(Plain-text document sources)

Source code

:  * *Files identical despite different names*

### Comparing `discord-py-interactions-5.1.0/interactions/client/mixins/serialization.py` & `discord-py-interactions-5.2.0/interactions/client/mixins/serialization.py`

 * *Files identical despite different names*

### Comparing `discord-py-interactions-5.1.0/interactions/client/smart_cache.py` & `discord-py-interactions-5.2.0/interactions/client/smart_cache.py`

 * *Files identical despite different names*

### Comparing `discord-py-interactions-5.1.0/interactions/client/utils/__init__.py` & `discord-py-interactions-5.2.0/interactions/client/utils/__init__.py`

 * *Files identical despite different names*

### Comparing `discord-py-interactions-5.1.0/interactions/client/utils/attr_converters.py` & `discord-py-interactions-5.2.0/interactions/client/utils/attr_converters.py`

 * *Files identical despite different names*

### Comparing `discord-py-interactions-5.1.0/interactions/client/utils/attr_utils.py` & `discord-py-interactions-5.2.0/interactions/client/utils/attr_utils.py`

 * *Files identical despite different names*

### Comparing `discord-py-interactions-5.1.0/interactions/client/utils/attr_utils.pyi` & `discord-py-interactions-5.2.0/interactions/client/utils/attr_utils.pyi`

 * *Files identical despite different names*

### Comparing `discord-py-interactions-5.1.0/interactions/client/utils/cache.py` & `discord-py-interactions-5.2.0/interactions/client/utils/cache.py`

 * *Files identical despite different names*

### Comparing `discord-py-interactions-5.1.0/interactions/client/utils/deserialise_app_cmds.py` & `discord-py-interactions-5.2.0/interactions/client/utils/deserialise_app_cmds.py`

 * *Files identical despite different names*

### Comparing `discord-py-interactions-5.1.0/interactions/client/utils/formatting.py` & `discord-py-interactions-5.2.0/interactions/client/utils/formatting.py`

Task details - Gather every line of the data above that contains the string "utils". Letter case matters.

Solution for this exercise -
### Comparing `discord-py-interactions-5.1.0/interactions/client/utils/__init__.py` & `discord-py-interactions-5.2.0/interactions/client/utils/__init__.py`
### Comparing `discord-py-interactions-5.1.0/interactions/client/utils/attr_converters.py` & `discord-py-interactions-5.2.0/interactions/client/utils/attr_converters.py`
### Comparing `discord-py-interactions-5.1.0/interactions/client/utils/attr_utils.py` & `discord-py-interactions-5.2.0/interactions/client/utils/attr_utils.py`
### Comparing `discord-py-interactions-5.1.0/interactions/client/utils/attr_utils.pyi` & `discord-py-interactions-5.2.0/interactions/client/utils/attr_utils.pyi`
### Comparing `discord-py-interactions-5.1.0/interactions/client/utils/cache.py` & `discord-py-interactions-5.2.0/interactions/client/utils/cache.py`
### Comparing `discord-py-interactions-5.1.0/interactions/client/utils/deserialise_app_cmds.py` & `discord-py-interactions-5.2.0/interactions/client/utils/deserialise_app_cmds.py`
### Comparing `discord-py-interactions-5.1.0/interactions/client/utils/formatting.py` & `discord-py-interactions-5.2.0/interactions/client/utils/formatting.py`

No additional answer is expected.